This week in the UK is National Salt Awareness Week 2007! Not that you’d notice it. Compared to the Food Standards Agency (FSA) high-profile campaigns of recent years that have included billboards and TV advertising, the Consensus Action on Salt and Health (CASH), who organised this initiative, seem to be playing it fairly low key.
But maybe that’s the point. The issue that CASH has chosen to focus on throughout National Salt Awareness Week is not so much on improving our awareness of salt, but on the progress that has been made over the past ten years. It would seem that the promotion is working and the message is starting to sink in with consumers and food processors alike.
Do we all know how much salt we should be having? If you said ‘no more than 6 grams per day’, then well done – you got the message. But do you know how much you need to avoid a sodium deficiency? Yes, salt is a necessary part of our diet, but because it is so ubiquitous in nature (it’s even in fruit), it really is quite easy to ingest the 100 mg sodium per day needed to body’s water balance, thermal regulation, intercellular communication and, paradoxically. blood pressure in working order. That’s around 2.5 grams of salt per day.

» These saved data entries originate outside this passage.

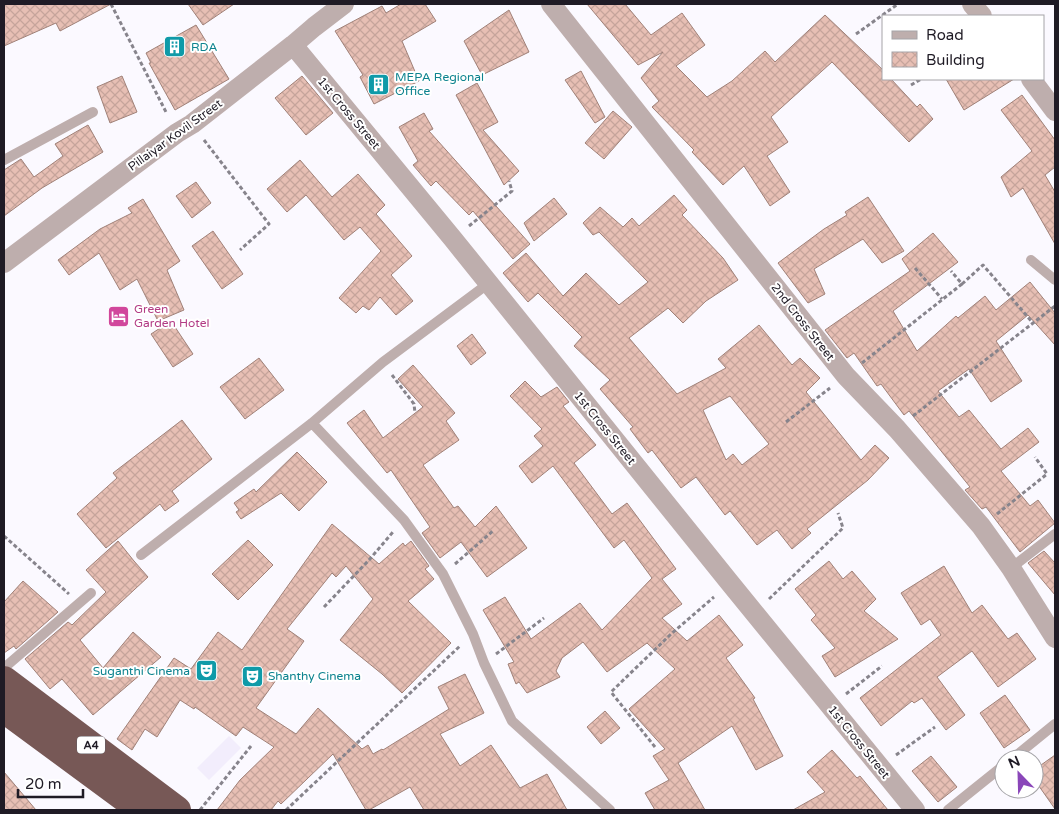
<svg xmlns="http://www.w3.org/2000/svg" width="1059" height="814" font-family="'Varela Round',sans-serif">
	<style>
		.built { fill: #f2edfc }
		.building { fill: url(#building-cross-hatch); stroke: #a08178; fill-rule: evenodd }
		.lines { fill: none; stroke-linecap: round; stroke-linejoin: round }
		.path { stroke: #87848c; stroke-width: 3; stroke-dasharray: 4 2.5; stroke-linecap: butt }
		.lane { stroke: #beaead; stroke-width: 10 }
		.street { stroke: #beaead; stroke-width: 20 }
		.highway { stroke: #775856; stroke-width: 28 }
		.labels { text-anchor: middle; stroke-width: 4; stroke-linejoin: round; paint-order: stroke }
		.shield { fill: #fff; stroke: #625f66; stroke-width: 1 }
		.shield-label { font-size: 11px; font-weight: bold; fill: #1f1b25 }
		.culture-label { font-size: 12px; fill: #0d838f; stroke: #fff; text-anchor: start }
		.street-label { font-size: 12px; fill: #1f1b25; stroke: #fff }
		.hotel-label { font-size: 12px; fill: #b23c85; stroke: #fff; text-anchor: start }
	</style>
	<defs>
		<pattern id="building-cross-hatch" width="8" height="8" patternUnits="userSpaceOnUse" patternTransform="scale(1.25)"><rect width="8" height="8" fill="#e7bfb4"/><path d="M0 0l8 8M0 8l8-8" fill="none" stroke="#c6a49b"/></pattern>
	</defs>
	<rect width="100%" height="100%" fill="#fbf9ff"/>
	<path class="built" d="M229,736L241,748L209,780L197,768Z"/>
	<path class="building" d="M4,4H111L60,31L56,23L4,46Z
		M188,4H234L203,25Z
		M401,4H425L436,21L402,41L419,81L374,104L360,77L363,75L335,31L382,6L386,13Z
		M587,4H625L651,35L682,13L705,45L676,66L707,97L732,81L765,51L775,62L825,15L883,70V79H891L917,107L920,104L933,119L909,142L832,62L771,117L788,142L767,156L790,192L770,206L744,166L723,185L692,152L694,150L652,107L659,101L641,78L663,52L638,65Z
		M509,10L529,52L482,75L464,41Z
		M196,25L229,79L175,110L149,63H151L146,53Z
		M581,71L605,117L595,123L565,80Z
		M122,76L137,112L110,123L97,87Z
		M302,76L333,113L306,135L275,98Z
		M946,79H1014L964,110Z
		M477,83L498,122L483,130L519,171L504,185L456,95Z
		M1022,95L1055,140V167L1045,175L1055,192V244L1023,188L1011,197L1001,177L1032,151L1001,110Z
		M613,111L632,127L604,159L585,143Z
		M424,113L433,129L429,131L530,244L513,259L473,211L469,215L436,181L431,186L413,165L418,161L399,127Z
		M88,125L103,152L42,188L4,216V170L21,159L34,177L63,156L55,144Z
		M300,160L332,197L358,174L385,205L376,214L412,256L391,275L413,301L396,315L380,297L369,310L363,306L356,313L339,298L381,251L360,227L344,240L306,195L287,212L267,189Z
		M196,182L211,203L192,218L176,196Z
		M674,195L687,210L682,215L723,258L738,280L706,301L683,323L668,308L629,338L677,394L726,368L718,359L759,325L792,365L800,358L820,378L806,392L861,460L875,445L889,458L868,480L807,529L811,533L792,549L777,530L757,545L730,511L725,515L696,477L681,488L652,450L648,453L630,429L633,427L600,389L610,380L574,346L582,337L538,293L528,302L503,273L526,253L563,296L586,273L619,305L648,282L599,232L593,235L583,223L600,207L623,227L632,218L639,226ZM730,396L769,444L742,465L733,454L726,460L703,410Z
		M868,197L904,251L882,263L863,239L814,269L825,294L808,303L778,263L824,229L847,215L845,212Z
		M554,198L567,214L534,241L524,223Z
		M143,199L180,261L167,270L184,310L158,321L137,279L120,290L99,253L69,275L58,260L100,229L132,213L128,208Z
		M213,231L243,274L222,289L192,246Z
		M933,233L958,262L893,311L917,351L956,316L958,318L985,296L996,310L1030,282L1055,313V345L1028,315L996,341L1022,381L991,402L969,369L938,391L959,417L969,410L1001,449L1028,428L1039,442L1001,471L1030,506L1038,500L1055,523L1020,552L986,507L982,509L965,490L970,487L909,411L904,415L881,384L877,386L854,353L847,358L825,330L910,271L902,259Z
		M171,321L193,354L173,367L151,334Z
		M472,334L486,353L471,365L457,346Z
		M259,358L284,390L245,419L220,387Z
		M413,365L455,413L446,421L459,440L423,465L454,508L458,506L475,527L496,506L527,548L487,577L461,542L440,558L422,533L430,527L391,470L387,473L347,423L364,410L383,438L423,407L398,379Z
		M525,381L541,397L557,387L569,402L563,406L596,445L574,463L612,514L627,503L676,569L662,579L682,604L662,618L687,641L719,615L743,645L726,658L755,698L753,699L783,756L756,770L732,726L678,763L705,810H655L645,793L669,780L653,756L665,749L629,709L675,669L647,643L607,672L583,642L562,658L556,671L560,677L527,693L519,682L516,684L508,664L514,662L483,610L505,597L531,639L580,603L602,630L652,578L624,540L614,548L553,466L532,483L519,466L543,446L534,436L542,429L510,396Z
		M182,420L212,459L172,491L179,501L165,511L160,504L106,548L77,514L117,478L113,473Z
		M297,452L327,482L299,511L281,493L241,519L236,512L239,510L234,503L254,489L256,492Z
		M332,524L379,564L403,543L405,546L411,541L429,566L425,569L434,579L408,601L451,643L402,693L382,674L340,640L373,599L346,566L336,577L332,573L287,629L304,641L256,708L296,734L318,708L362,749L368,745L373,754L382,749L383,750L449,709L438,687L465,674L484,713L440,734L460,766L491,745L520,788L547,774L567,810H424L410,787L369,810H366L333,754L281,804L278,801L271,810H217L240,780L274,747L243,727L236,736L195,707L194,709L180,700L157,737L145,729L132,750L117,739L174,658L191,669L218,632L242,650Z
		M248,540L273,565L238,600L212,574Z
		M118,541L134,561L148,577L80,640L103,668L133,632L161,657L93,715L62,679L50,689L25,659L68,622L72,625L106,592L86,570Z
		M1044,551L1055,563V595L1028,563Z
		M829,561L843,579L852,571L876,599L864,611L898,639L835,677L822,656L835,648L811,620L816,615L795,589Z
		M944,566L972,613L982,605L1008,639L1017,633L1036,659L998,687L972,651L937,677L965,715L946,730L922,698L914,703L912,701L881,726L860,698L941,635L930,619L921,625L901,593Z
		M23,581L58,612L16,649L14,646L4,653V602Z
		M1005,695L1030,730L1004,748L980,713Z
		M605,711L620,728L601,744L587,727Z
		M832,750L857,778L860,776L888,810H793L825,792L807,772Z
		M1055,755V809L1034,779V770Z
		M931,756L957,787L938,802L912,771Z
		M4,772L36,810H4Z"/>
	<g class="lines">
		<path class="path" d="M111,4L167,114
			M856,34L898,4
			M911,85L921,79
			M204,140L269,224L240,250
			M469,226L512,191L509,181
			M915,268L942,299
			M962,284L983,265L1033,323
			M862,363L962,284L951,271
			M392,375L414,404L415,413
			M913,416L1055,306
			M786,422L830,388
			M997,514L1047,474L1035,457
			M4,536L69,594
			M455,564L494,530
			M769,599L843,528L838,513
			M324,607L369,560L393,532
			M496,654L544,618
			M846,694L882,666
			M655,747L611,692L671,634L714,597
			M896,755L935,727
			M200,810L251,746
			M286,810L460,646"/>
		<path class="lane" d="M4,160L93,112
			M1031,260L1055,280
			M312,423L404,520L443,574L473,634L484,663L512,721L610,810
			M141,555L312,423L383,362L489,283
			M1011,568L1055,534
			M4,668L91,593
			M1012,759L1055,724
			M948,810L1004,765"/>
		<path class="street" d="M551,4L846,376L897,429L981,526L1011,568L1055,638
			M972,4L982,16
			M293,45L453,239L730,583L915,810
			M1031,79L1055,111
			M4,263L177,133L192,124L293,45L314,27L344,4"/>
		<path class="highway" d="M4,680L177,810
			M4,709L141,810"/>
	</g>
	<defs>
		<symbol id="building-square" viewBox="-11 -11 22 22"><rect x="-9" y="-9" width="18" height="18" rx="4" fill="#0f9aa8" stroke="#fff"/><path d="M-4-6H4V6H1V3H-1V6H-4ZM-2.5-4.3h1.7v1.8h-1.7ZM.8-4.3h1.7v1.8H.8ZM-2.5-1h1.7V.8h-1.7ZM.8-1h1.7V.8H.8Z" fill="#fff"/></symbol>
		<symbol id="hotel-square" viewBox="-11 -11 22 22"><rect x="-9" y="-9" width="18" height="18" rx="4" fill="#d1479c" stroke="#fff"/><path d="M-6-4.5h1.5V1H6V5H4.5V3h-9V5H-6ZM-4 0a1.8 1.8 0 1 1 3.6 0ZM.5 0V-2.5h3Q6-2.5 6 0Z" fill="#fff"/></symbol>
		<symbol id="theatre-square" viewBox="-11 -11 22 22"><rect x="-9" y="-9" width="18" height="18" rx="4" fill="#0f9aa8" stroke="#fff"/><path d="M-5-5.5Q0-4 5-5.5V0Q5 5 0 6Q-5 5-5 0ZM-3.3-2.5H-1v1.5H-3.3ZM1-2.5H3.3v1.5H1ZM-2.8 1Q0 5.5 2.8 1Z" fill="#fff"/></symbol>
	</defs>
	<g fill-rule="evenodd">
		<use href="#building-square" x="162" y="34" width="25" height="25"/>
		<use href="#building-square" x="366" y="72" width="25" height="25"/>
		<use href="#hotel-square" x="106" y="304" width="25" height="25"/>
		<use href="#theatre-square" x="194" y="658" width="25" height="25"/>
		<use href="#theatre-square" x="240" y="664" width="25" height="25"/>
	</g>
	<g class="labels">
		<rect class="shield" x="77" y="736.5" width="28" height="17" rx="4"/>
		<g class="shield-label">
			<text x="91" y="749">A4</text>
		</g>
		<g class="culture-label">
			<text x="191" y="51">RDA</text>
			<text x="395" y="81">MEPA Regional<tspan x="395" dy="14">Office</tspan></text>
			<text x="190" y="675" text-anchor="end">Suganthi Cinema</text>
			<text x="268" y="680">Shanthy Cinema</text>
		</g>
		<g class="street-label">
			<text transform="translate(349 113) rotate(50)" y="4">1st Cross Street</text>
			<text transform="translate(175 135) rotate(-36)" y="4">Pillaiyar Kovil Street</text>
			<text transform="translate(803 322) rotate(52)" y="4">2nd Cross Street</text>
			<text transform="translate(605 428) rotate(51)" y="4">1st Cross Street</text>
			<text transform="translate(859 742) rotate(51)" y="4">1st Cross Street</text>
		</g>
		<g class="hotel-label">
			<text x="134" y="313">Green<tspan x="134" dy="14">Garden Hotel</tspan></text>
		</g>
	</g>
	<rect width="1059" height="814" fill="none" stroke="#1f1b25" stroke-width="10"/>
	<rect x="882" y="15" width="162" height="65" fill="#ffffff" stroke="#a5a4a8"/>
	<rect x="892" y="31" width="25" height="8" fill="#beaead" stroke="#a5a4a8"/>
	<text x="926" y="40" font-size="15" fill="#1f1b25">Road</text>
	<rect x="892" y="52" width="25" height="15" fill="url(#building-cross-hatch)" stroke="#a5a4a8"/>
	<text x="926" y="65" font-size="15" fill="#1f1b25">Building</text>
	<g transform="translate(1019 774) rotate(337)"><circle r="24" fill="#ffffff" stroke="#a5a4a8"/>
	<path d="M0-4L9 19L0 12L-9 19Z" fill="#8a46b9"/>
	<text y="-8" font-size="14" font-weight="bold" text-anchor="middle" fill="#1f1b25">N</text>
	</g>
	<path d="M18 789v8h65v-8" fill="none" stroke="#1f1b25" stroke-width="2.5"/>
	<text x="25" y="789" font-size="15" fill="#1f1b25" stroke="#ffffff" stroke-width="4" paint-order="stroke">20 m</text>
</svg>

However, unlike saturated fat and other dietary dangers, salt does play an active role in metabolism and it has had a starring role in the human species’ development. Salting was one of the earliest forms of preserving meat and fish, for example, alongside drying and smoking. In fact, evolution has also endowed us with a taste for it. This is the reason that the food industry hasn’t obviously jumped on the salt-reducing bandwagon in the way that it has, say, with fat. Removing all the additional salt from packaged foods overnight would have us turning our backs on the supermarkets in our millions with a chorus of ‘yuck!’ Food without any salt is just not that appealing to our adapted tastebuds.

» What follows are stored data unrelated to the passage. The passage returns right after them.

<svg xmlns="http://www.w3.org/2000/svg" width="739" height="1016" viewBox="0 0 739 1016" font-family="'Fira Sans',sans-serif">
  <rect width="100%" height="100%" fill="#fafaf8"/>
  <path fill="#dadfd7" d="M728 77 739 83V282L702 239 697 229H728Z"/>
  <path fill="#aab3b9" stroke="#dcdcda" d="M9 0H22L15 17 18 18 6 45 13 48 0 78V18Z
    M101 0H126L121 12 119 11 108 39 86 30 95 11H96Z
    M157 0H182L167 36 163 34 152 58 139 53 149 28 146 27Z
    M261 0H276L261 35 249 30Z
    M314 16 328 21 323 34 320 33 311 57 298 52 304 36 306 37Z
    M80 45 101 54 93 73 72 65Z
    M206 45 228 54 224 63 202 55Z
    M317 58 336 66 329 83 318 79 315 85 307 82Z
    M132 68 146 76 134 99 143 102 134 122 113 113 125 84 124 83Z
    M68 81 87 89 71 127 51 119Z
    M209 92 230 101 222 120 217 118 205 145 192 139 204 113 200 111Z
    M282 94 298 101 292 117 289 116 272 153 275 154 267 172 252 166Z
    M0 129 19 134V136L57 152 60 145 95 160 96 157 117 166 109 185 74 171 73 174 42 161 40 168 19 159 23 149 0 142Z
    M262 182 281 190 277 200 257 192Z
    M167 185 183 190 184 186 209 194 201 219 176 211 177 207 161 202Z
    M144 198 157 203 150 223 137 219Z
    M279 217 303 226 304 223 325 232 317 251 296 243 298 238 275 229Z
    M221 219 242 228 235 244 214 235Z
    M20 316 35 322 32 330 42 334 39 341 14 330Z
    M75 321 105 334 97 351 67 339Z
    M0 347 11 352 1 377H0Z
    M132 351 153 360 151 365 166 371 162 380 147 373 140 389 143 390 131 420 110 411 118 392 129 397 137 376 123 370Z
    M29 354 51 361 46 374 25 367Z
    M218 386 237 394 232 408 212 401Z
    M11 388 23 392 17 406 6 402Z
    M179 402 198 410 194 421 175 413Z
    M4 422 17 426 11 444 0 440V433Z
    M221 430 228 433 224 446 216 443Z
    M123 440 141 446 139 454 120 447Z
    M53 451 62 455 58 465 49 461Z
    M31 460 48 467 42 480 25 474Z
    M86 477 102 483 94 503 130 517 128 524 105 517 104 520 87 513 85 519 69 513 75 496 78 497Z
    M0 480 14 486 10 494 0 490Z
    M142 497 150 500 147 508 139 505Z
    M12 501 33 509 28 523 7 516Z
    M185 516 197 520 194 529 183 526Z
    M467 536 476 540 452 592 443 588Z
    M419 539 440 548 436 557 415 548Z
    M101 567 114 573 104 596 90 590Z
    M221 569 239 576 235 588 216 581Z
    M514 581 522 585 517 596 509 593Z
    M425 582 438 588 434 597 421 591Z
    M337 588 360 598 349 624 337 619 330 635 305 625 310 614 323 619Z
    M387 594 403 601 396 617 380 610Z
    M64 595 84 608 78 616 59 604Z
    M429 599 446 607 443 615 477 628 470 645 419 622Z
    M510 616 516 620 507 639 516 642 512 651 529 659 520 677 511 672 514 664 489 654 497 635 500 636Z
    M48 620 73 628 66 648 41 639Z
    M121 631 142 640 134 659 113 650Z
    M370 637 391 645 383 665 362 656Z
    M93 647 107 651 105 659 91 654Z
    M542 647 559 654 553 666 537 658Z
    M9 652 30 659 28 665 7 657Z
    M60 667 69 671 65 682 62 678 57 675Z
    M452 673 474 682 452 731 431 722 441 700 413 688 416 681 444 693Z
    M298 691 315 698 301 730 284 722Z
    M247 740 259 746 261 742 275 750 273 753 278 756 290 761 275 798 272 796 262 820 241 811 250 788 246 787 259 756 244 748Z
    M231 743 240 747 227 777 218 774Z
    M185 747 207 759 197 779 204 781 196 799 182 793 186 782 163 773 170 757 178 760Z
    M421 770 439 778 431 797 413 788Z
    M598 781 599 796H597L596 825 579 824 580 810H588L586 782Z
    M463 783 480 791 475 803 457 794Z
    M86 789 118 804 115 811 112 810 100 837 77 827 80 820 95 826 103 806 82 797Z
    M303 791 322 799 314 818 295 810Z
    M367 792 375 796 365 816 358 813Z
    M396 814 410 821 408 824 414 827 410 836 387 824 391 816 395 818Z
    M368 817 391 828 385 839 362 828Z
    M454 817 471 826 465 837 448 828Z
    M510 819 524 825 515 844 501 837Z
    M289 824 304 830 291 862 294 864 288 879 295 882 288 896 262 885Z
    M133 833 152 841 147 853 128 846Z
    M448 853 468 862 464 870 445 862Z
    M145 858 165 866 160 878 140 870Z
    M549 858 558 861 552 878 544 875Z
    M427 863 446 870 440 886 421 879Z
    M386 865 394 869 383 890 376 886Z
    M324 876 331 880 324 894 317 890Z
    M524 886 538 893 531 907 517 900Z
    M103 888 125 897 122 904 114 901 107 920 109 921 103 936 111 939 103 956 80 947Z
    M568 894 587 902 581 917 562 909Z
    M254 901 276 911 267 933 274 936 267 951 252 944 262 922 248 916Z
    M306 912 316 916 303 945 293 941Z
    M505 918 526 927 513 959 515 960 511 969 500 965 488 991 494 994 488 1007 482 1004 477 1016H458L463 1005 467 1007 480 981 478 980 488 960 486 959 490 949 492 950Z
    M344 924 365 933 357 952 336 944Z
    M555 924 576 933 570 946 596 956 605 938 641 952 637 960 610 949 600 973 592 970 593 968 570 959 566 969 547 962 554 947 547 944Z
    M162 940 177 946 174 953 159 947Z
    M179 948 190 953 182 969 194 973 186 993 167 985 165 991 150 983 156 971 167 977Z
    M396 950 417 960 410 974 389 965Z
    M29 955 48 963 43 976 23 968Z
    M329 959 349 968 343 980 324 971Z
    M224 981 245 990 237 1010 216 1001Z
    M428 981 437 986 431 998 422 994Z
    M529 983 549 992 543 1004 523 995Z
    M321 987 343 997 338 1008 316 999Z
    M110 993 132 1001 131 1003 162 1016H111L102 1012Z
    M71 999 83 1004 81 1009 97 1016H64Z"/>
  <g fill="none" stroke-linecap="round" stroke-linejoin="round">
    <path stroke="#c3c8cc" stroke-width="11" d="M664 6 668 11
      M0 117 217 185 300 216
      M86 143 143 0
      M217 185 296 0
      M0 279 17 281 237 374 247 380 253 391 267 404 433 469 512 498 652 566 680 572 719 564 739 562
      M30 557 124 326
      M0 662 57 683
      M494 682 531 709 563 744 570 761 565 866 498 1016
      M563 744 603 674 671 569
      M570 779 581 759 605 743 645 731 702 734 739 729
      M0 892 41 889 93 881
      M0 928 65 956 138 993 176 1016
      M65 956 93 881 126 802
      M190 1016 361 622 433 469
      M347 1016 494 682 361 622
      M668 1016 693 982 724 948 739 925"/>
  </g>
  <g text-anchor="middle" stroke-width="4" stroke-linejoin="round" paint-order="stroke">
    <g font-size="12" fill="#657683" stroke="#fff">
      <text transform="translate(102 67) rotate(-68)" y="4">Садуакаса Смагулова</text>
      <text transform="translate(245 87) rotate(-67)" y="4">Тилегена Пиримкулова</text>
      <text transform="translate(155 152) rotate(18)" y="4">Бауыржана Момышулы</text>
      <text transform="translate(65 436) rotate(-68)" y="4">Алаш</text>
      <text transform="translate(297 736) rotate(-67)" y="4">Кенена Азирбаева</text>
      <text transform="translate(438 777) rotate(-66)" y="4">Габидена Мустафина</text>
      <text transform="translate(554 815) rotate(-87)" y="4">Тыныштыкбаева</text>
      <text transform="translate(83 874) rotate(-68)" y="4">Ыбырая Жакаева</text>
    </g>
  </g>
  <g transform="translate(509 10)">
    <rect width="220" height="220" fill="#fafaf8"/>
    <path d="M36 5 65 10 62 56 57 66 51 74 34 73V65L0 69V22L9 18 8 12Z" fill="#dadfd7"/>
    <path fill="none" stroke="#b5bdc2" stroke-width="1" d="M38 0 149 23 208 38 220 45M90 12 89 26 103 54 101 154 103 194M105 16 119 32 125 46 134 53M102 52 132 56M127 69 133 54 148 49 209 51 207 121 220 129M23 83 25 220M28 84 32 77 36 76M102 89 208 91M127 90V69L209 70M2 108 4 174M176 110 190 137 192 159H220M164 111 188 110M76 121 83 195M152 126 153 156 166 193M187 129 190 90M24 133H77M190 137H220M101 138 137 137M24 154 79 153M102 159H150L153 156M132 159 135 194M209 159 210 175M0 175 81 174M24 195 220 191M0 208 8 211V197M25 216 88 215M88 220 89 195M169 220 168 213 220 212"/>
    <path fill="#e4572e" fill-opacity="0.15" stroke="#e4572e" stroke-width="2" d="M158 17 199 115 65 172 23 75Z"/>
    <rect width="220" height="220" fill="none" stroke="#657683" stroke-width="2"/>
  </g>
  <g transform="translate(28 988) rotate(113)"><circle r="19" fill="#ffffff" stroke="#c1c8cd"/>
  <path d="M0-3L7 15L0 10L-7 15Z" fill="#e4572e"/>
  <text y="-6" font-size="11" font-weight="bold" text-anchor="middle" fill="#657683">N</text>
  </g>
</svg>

What the industry is doing, though, is a natural economic response to consumers’ increasing awareness of what’s in food and to the requirement that all packaged foods come equipped with nutritional information labels. The salt levels in processed foods are being reduced gradually. Anyone who wants to test out this promise should start saving labels and see if this actually happens over the next few years.
So, while I won’t be rushing down to the canteen just before lunchtime and hiding all the salt pots this week, I will be trying to mine some salty gems from the CAB abstracts database and serving them to you in healthy portions. Just to taste.